As Netanyahu added, “Minister Ohana has started working on the matter and will chair a committee with professionals as well as the president of Ale Yarok, Oren Leibowitz. The committee will examine the importation of the Canadian model in order to regulate a legal market in Israel.” Amir Ohana, Israeli Minister of Justice since June 2019 and the first openly gay parliamentarian in Israel, is also a member of the Lobby for Medical Cannabis in Israel – in addition to being a member of another lobby that is pushing for the firearms regulation in the country.

Moreover, Ale Yarok is an ultra-liberal party that did not win seats in the Israeli Parliament in the last elections, who calls for the legalization of cannabis, but also the liberalization of gambling or the implementation of school vouchers, although in the case of the Israeli occupation of Palestinian territory, bets on the “two-state solution”. And, as Netanyahu has specified, his favourite way to regularize the cannabis industry is the Canadian one, in which large industries are empowered as main suppliers of marijuana.



Before the 2017 amendment, the penalty for marijuana use was ranged from 3 to 5 years imprisonment and with a 226,000 shekels fines, 60,685.18 € approximately. After the amendment, the punishment for marijuana use was reduced to 1,000 shekels fine, 255€ approximately, without opening a criminal case, and a fine of double this value if the person was intercepted a second time consuming. It is not until the third time that a person is intercepted by the Police for marijuana use that an investigation is opened. An investigation that would lead to this person being referred for educational-informative treatment and the withdrawal of the driving or the firearms licenses. And on the fourth time, the consumer would face a criminal case.

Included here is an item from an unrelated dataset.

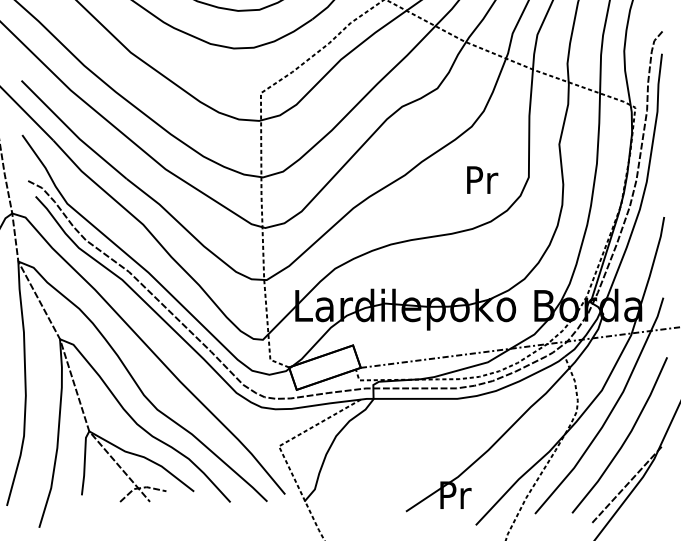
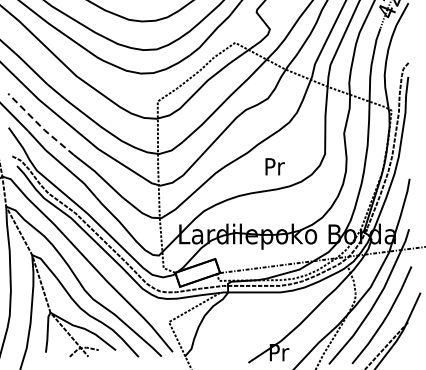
line: (73, 131) -> (40, 125), solid -> dashed
text: (481, 179) -> (274, 166), moved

According to the United Nations Office on Drugs and Crime (UNODC), of the little more than 8.8 million inhabitants that Israel currently has, around 27% used cannabis at least once in the same year – data 2016—, ranking as the first country consuming marijuana by population.

Israel is considering legalizing recreational cannabis following Canada’s model

Israel is also one of the first countries to research medicinal cannabis, where its use has been allowed since 1973 and whose industry began in the 1990s. In 2007, there were already 20,000 patients who had access to medical cannabis programs through the Israeli Ministry of Health. According to Marijuana Business Daily, 46,000 patents for medical marijuana programs are currently registered in Israel, and patients can dispose of cannabis in dispensaries of eight licensed producers. 30 cannabis-related companies are already listed on the Tel Aviv Stock Exchange, and large American and Canadian companies, such as Cronos Group, Steep Hill Labs or Aurora Cannabis, have launched to invest in Israeli cannabis companies.